KV cache compression. DuoAttention [XIAO ET AL. 2024], ShadowKV [SUN ET AL. 2024], and PagedAttention [KWON ET AL. 2023] motivate our KV quantisation and retention modules. We implement the policy logic (token selection, quantisation, eviction) as composable Python modules.


6. Limitations

Single-stream only. §4.4 reports end-to-end, on-hardware throughput and latency for the production configuration against Ollama, but all measurements are single-stream. Behaviour under concurrent requests (continuous batching, queueing) is not characterised and is a setting where mature servers may currently lead. The §4.3 module micro-benchmarks remain isolated CPU/numpy latencies; the combined throughput effect of stacking many modules at once is still not exhaustively measured, and micro-benchmark numbers should not be read as end-to-end gains.

Apple Silicon only. The load-time and RAM improvements are specific to the MLX/Metal unified memory architecture. A PyTorch backend (squish/backend.py: _TorchBackend) is stubbed for Linux/CUDA but not benchmarked or production-ready.

MMLU not yet evaluated. Our accuracy table covers four tasks at n=200 samples. MMLU (57 tasks, 14042 questions) is a more demanding evaluation and is not included in the current results.

Module interactions. We have not systematically measured the combined effect of stacking multiple optimisation modules.

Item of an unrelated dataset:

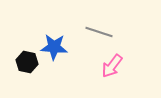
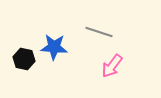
black hexagon: moved 3 px left, 3 px up
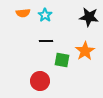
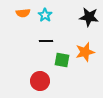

Individual modules are tested in isolation; combinations may have additive, subadditive, or conflicting effects.


7. Conclusion

Squish demonstrates that a simple format change — converting .safetensors weights once to a BF16 Metal-native layout — recovers 54× of cold-start latency and 15× of load-phase RAM on Apple Silicon, without any accuracy degradation. Beyond loading, thermally-controlled end-to-end benchmarking (§4.4) shows the production configuration matching or beating Ollama on decode throughput, inter-token tail latency, full-response latency on long prompts (9.8× via prefix-cache reuse), and RAM — the result of serving-layer engineering rather than model changes. That work also isolates which decode-acceleration techniques actually pay off on bandwidth-bound Apple-Silicon decode (lower-bit quantisation and greedy-lossless prompt-lookup speculation) and which do not (KV-cache quantisation, small-draft speculation), a distinction obscured without thermal control. The resulting artifact is a self-contained local inference server with drop-in compatibility for both OpenAI and Ollama clients, a composable library of 100+ modular inference techniques, and pre-squished models on the Hugging Face Hub that let new users reach sub-second inference with a single squish pull command.


References

[To be completed with formal citations for all techniques referenced. Key papers: MLX/Apple Silicon (2023), FlashAttention (Dao et al. 2022), Speculative Decoding (Leviathan et al. 2023), Prompt Lookup Decoding (Saxena 2023), EAGLE (Li et al. 2024), MEDUSA (Cai et al. 2024), SageAttention (Zhang et al. 2024), DuoAttention (Xiao et al. 2024), ShadowKV (Sun et al. 2024), HellaSwag (Zellers et al. 2019), WinoGrande (Sakaguchi et al. 2021), PIQA (Bisk et al. 2020), ARC (Clark et al. 2018), lm-evaluation-harness (Gao et al. 2023).]